* [Page-level text extractions]:

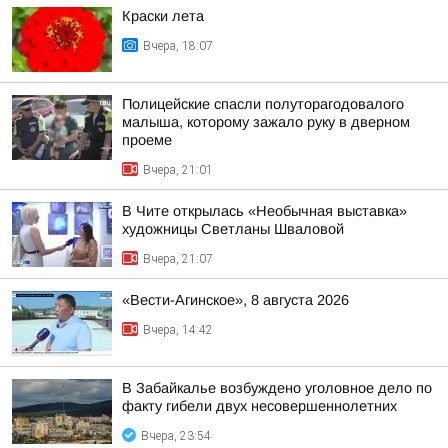
Краски лета
Вчера, 18:07
Полицейские спасли полуторагодовалого
малыша, которому зажало руку в дверном
проеме
Вчера, 21:01
В Чите открылась «Необычная выставка»
художницы Светланы Шваловой
Вчера, 21:07
«Вести-Агинское», 8 августа 2026
Вчера, 14:42
В Забайкалье возбуждено уголовное дело по
факту гибели двух несовершеннолетних
Вчера, 23:54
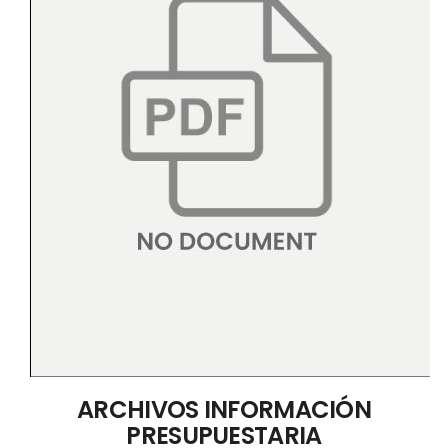
ARCHIVOS INFORMACIÓN
PRESUPUESTARIA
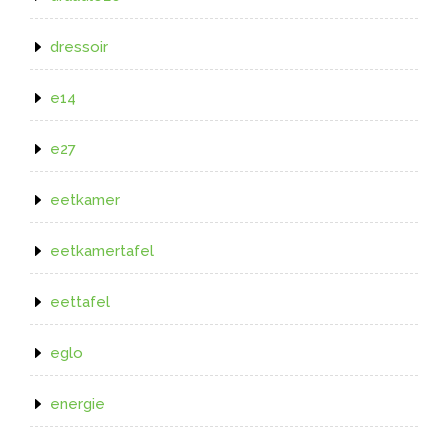
dressoir
e14
e27
eetkamer
eetkamertafel
eettafel
eglo
energie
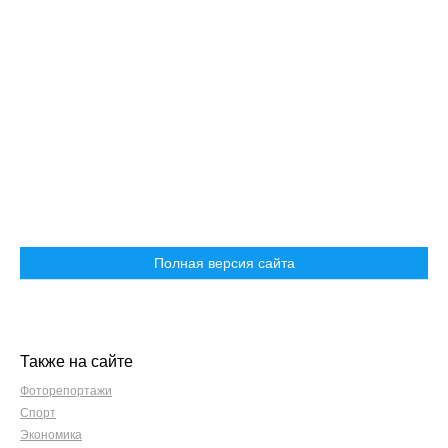
Полная версия сайта
Также на сайте
Фоторепортажи
Спорт
Экономика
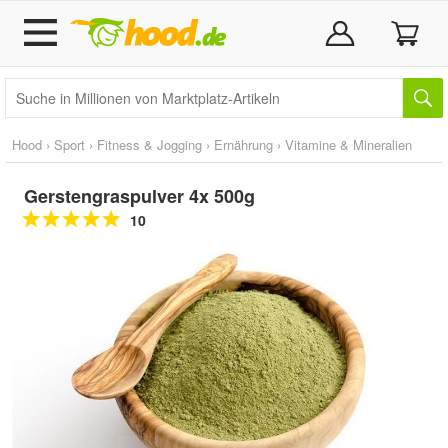
Hood
›
Sport
›
Fitness & Jogging
›
Ernährung
›
Vitamine & Mineralien
Gerstengraspulver 4x 500g
10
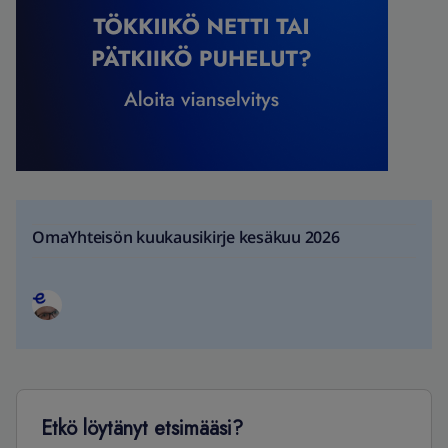
OmaYhteisön kuukausikirje kesäkuu 2026
Etkö löytänyt etsimääsi?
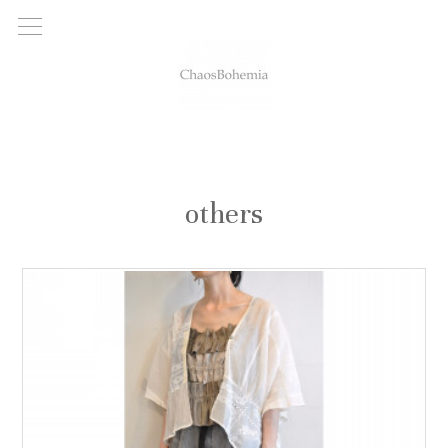
others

* [PROBLEM TO WORK ON]: Leave out the pictures, and retype exactly the lines from the one containing "Также на сайте" through the final line of the data.

* [RESPONSE TO THIS EXERCISE]:
Также на сайте
Фоторепортажи
Спорт
Экономика
Hood
›
Sport
›
Fitness & Jogging
›
Ernährung
›
Vitamine & Mineralien
Gerstengraspulver 4x 500g
10
OmaYhteisön kuukausikirje kesäkuu 2026
Etkö löytänyt etsimääsi?
others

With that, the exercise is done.